A quality control (QC) sample, representing the equivalent concentration of all samples, was prepared to control possible instrumental error (drift) in data acquisition and run once every five samples (88). All raw MS datasets were processed using Sieve 2.2 (Thermo Fisher Scientific) and features with coefficient of variation lower than 25% in the QC samples were considered for further analysis. Peaks were scaled according to PQN (89) and features were then mined against an in-house database of accurate masses and retention times generated in our laboratory using the IROA 300 (85), Mass Spectrometry Metabolite Library of Standards (MSMLS; IROA Technologies). In addition, databases of accurate masses taken from the Kyoto Encyclopedia of Genes and Genomes (90) and the Human Metabolome database (91) were also mined.

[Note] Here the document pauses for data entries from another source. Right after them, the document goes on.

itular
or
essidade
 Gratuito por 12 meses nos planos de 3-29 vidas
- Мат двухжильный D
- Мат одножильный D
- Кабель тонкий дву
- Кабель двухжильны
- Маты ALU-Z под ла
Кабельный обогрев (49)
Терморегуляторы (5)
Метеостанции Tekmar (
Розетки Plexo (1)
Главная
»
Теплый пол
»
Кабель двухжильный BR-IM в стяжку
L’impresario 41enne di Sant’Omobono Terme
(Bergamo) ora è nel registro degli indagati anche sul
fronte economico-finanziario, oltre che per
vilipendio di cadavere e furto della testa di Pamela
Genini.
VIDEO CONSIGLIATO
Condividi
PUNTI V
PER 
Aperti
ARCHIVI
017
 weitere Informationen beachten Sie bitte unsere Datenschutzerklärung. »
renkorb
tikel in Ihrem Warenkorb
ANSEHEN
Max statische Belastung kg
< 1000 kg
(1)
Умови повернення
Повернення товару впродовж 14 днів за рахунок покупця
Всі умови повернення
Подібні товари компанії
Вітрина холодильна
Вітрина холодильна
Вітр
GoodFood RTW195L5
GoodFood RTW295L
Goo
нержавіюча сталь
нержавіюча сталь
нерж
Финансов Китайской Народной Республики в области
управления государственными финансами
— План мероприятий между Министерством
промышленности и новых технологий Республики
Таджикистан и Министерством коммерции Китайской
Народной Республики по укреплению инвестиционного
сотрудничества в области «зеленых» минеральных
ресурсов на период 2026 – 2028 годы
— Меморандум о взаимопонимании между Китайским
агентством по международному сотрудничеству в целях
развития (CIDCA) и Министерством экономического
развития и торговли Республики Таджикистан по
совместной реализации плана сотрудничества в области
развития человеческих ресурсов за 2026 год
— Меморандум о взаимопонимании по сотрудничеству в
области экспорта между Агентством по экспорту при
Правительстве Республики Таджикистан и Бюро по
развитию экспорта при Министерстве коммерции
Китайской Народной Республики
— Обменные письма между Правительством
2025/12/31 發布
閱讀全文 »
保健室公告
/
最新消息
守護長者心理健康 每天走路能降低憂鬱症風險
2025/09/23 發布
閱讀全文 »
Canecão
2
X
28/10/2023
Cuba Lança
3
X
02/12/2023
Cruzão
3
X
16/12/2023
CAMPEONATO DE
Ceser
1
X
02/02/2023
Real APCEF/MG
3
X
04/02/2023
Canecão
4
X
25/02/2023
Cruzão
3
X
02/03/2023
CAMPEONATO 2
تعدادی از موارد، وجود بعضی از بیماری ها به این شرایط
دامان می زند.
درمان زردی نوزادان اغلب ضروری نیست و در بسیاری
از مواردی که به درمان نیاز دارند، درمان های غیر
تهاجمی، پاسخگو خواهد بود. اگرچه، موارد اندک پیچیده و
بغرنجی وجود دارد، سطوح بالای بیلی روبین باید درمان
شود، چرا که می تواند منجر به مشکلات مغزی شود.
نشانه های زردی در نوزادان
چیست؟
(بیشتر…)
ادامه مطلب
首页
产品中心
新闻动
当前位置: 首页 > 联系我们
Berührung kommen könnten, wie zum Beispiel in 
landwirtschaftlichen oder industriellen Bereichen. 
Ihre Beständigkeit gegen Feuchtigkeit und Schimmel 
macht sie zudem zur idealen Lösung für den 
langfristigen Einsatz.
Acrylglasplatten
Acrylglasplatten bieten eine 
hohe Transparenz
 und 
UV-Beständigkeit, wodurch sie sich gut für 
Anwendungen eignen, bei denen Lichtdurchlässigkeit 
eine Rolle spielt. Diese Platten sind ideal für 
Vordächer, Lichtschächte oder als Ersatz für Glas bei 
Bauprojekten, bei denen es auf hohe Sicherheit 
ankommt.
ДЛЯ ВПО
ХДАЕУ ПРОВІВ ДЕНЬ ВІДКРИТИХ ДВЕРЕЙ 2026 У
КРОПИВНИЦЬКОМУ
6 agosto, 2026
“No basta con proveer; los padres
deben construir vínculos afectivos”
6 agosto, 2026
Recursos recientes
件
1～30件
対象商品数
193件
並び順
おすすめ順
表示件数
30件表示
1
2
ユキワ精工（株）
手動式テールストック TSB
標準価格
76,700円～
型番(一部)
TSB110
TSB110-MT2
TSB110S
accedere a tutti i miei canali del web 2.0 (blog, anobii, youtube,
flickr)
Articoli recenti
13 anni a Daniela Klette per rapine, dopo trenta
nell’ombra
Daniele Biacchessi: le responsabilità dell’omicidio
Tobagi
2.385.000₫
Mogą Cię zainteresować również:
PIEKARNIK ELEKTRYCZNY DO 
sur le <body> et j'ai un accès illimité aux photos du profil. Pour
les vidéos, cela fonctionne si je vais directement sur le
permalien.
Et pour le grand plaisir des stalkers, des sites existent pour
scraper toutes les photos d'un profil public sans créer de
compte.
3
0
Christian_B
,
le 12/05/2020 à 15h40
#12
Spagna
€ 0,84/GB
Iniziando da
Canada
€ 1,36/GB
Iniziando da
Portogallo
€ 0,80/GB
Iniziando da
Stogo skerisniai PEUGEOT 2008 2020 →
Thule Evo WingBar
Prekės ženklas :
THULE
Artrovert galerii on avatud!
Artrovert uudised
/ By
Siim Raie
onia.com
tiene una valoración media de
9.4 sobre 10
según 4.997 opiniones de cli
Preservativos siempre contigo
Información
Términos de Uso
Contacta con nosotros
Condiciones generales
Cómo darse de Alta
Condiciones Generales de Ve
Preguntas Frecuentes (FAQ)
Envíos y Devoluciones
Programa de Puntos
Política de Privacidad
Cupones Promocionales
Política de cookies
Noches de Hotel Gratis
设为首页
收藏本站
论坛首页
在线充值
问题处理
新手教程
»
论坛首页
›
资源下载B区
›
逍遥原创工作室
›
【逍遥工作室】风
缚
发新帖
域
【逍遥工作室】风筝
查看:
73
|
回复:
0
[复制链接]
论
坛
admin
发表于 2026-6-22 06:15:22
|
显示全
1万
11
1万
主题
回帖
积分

Absolute Quantification of Methionine.

For absolute quantification of methionine, 5 ppm (in the concentration range of all samples) 1-13C-methionine (Sigma-Aldrich) was spiked in the QC sample as an internal standard, followed by running the mixture in LC-MS. Thus, the methionine concentrations in samples were determined based on the peak area ratios of 13C-/12C-methionine and the amount of the 13C-standard spiked to the QC sample.

Statistical Analyses.

Data are representative of at least three independent experiments unless otherwise indicated. Data are reported as mean values ± SEM. Statistical analyses were performed using Student’s t test, one-way ANOVA followed by Bonferroni’s multiple comparison test and repeated measure two-way ANOVA followed by Bonferroni’s multiple comparison test. Significance was set at P ≤ 0.05.

Accession Codes.

The atomic coordinates and structure factors have been deposited in the Protein Data Bank: PDB ID code 6OVG for hMGL-4.0.